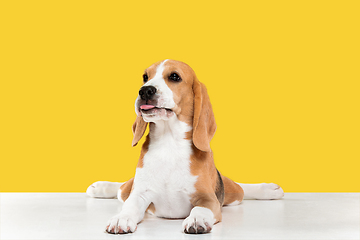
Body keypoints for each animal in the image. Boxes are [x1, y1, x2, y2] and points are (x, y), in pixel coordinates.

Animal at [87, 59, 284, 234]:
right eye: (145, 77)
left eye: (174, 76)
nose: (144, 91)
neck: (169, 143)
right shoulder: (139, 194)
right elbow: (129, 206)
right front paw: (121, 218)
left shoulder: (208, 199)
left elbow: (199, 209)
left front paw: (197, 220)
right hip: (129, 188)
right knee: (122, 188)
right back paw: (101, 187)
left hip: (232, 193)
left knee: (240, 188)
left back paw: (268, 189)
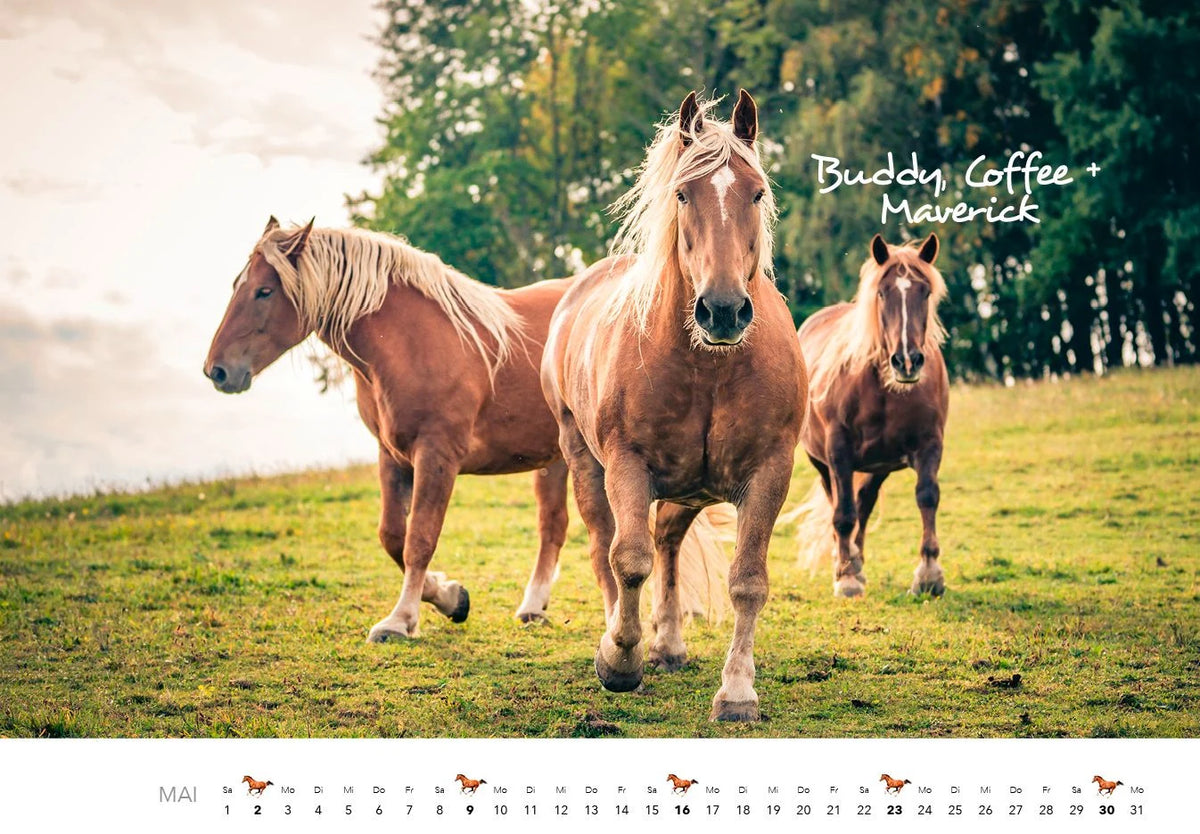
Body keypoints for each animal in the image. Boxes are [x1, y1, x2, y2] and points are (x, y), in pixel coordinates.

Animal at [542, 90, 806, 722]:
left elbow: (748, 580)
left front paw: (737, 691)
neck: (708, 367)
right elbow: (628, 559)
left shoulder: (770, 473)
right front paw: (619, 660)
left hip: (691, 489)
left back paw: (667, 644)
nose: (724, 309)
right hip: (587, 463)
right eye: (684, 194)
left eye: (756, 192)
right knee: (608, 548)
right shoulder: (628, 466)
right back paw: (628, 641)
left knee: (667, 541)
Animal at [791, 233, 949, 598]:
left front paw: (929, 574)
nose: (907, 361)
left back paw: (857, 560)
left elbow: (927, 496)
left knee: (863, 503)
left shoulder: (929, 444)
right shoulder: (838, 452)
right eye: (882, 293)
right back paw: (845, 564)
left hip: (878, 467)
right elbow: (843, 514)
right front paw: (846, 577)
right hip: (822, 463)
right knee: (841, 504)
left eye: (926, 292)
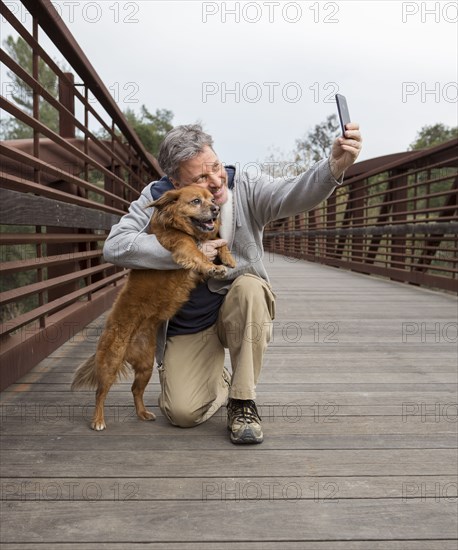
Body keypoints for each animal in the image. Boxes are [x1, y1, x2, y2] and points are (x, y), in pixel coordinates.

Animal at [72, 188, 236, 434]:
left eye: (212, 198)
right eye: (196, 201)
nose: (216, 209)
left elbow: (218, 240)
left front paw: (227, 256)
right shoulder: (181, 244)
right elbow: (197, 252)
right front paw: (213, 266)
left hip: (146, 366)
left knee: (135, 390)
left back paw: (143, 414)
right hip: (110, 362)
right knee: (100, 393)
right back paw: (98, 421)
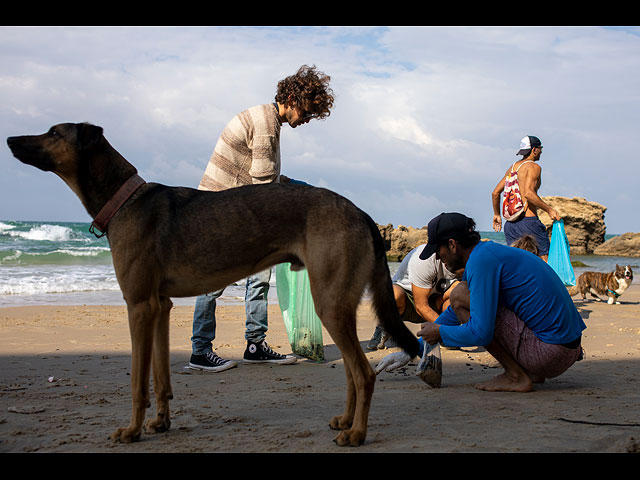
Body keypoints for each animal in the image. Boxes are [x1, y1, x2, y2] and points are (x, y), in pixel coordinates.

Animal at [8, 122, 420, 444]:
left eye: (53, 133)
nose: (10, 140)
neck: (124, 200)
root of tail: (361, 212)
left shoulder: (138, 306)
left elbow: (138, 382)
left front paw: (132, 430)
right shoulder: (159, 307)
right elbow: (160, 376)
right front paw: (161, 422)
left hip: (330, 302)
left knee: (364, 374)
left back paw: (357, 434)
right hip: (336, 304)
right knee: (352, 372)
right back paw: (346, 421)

##############################

Problem to work on | Without the pictures, return the listing above from its first line through the line that has "left back paw: (268, 189)".

Solution to this task |
Body keypoints for each animal in the image. Boxes are [x1, y1, x2, y2] and points are (x, y), in pixel coordinates.

Animal at [87, 59, 284, 234]:
right eye: (145, 77)
left eye: (174, 76)
nose: (144, 91)
neck: (169, 143)
right shoulder: (139, 194)
right elbow: (129, 206)
right front paw: (121, 218)
left shoulder: (208, 199)
left elbow: (199, 209)
left front paw: (197, 220)
right hip: (129, 188)
right knee: (122, 188)
right back paw: (101, 187)
left hip: (232, 193)
left knee: (240, 188)
left back paw: (268, 189)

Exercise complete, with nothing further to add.